La sensualité pop des créatures d’Alina Szapocznikow

L e Wiels se donne le prétexte de la présidence polonaise au Conseil de l’Europe pour une collaboration avec le MOMA de New York et quelques autres musées américains. Il s’agit pour ces institutions de remettre à leur juste place les recherches de la sculptrice Alina Szapocznikow qui de 1955 à 1972, date de sa mort prématurée, a mené une expérimentation singulière autour du corps féminin.

Sur les trois niveaux de l’ancienne brasserie les deux commissaires, d’origine polonaise elles aussi , Elena Filipovic et Joanna Mitkonska, ont réuni plus d’une centaine d’oeuvres, dessins, photographies et sculptures d’une grande force. Bien que les dessins préparatoires aux sculptures soient les plus nombreux tous ont une qualité graphique dont le trait dénonce les tensions internes et les contraintes sociales.

Les photographies elles aussi accompagnent les préoccupations des réalisations en trois dimensions. Observant par hasard la matière des chewing-gums et leur malléabilité elle en organise la plasticité en des cadrages serrés pour des tirages aux nuances subtiles de gris moyens.

Mais ces pratiques restent du côté de l’exercice réussi quand les premières sculptures malgré un certain classicisme donnent au corps féminin des élancements audacieux et des grâces inédites. La fusion parfaite se trouve réalisée lorsque au milieu des années 70 elle abandonne le bronze trop froid pour allier le marbre et les moulages en résine. Un autoportrait de 1968 en témoigne : le marbre blanc donne volume et sensualité à la poitrine tandis que dans la transparence circulaire de la face le carmin de la bouche annonce baiser ou cri.

De la même période une autre sculpture de marbre seul superpose de petits ventres, qui détachés de la fonctionnalité du reste du corps, hésitent entre sensualité et refus du seul horizon de la maternité. Dès lors l’ensemble de la production rejoint l’esthétique la plus engagée d’un féminisme vécu non comme une posture mais bien comme un chemin de vie.

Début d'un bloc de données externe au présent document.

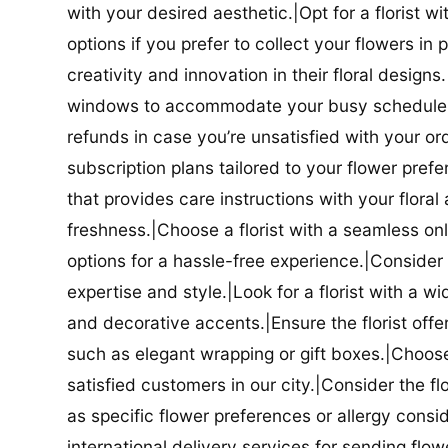
with your desired aesthetic.|Opt for a florist w
options if you prefer to collect your flowers in 
creativity and innovation in their floral designs.|
windows to accommodate your busy schedule.|Co
refunds in case you’re unsatisfied with your orde
subscription plans tailored to your flower prefe
that provides care instructions with your flora
freshness.|Choose a florist with a seamless o
options for a hassle-free experience.|Consider t
expertise and style.|Look for a florist with a w
and decorative accents.|Ensure the florist offer
such as elegant wrapping or gift boxes.|Choose 
satisfied customers in our city.|Consider the fl
as specific flower preferences or allergy conside
international delivery services for sending flowe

Certaines pièces qui utilisent le caoutchouc noir montrent une autre topologie d’un corps purement organique. Les territoires intimes de la sexualité y sont cernés selon d’autres régimes de fonctionnement plus individuels que sociétaux. Dans une autre installation les ventres se multiplient encore et se trouvent confrontés à une série de pistils qui évoquent les floraisons phalliques de l’artiste japonaise Yayoi Kusam qui exerce à la même période.

On peut être tenté de rapprocher l’artiste polonaise des tenants du pop art ou de leur équivalent français des nouveaux réalistes. Elle en a connu et fréquenté les membres en même temps que leur critique Pierre Restany qui s’est intéressé à sa production. On sait que le mouvement était essentiellement masculin et ce n’est pas un hasard si la seule femme associée a cru bon de prendre le pseudo ironique de Nikki de Saint Phalle.

Alina , bien qu’elle fut la seconde épouse de l’immense graphiste Roman Cieslewicz et qu’elle résida à Paris resta solitaire et sa reconnaissance vint d’abord de son pays. Il est dommage d’ailleurs que cette grande rétrospective ne soit pas présentée en France.

Une se ses singularités fut d’allier cette exigence d’une radicalité corporelle à la séduction d’objets courants repensés dans ce qu’on appelait pas encore à l’époque le design mais qui en cherchait d’autres fonctionnalités. Ainsi ses moulages de bouche ou de seins se font lampe ou fleur vénéneuse. Et les éléments de la séduction féminine deviennent partie prenante d’un eat art sexualisé antérieur à celui que Spoerri a défendu dans sa version masculine ;

A aucun moment ces parti-pris qui pourraient apparaître décoratifs ne priment sur la violence revendiquée d’un corps qui se dévoile dans son intériorité la plus extrême, dans sa sensualité la mieux plastiquement affirmée.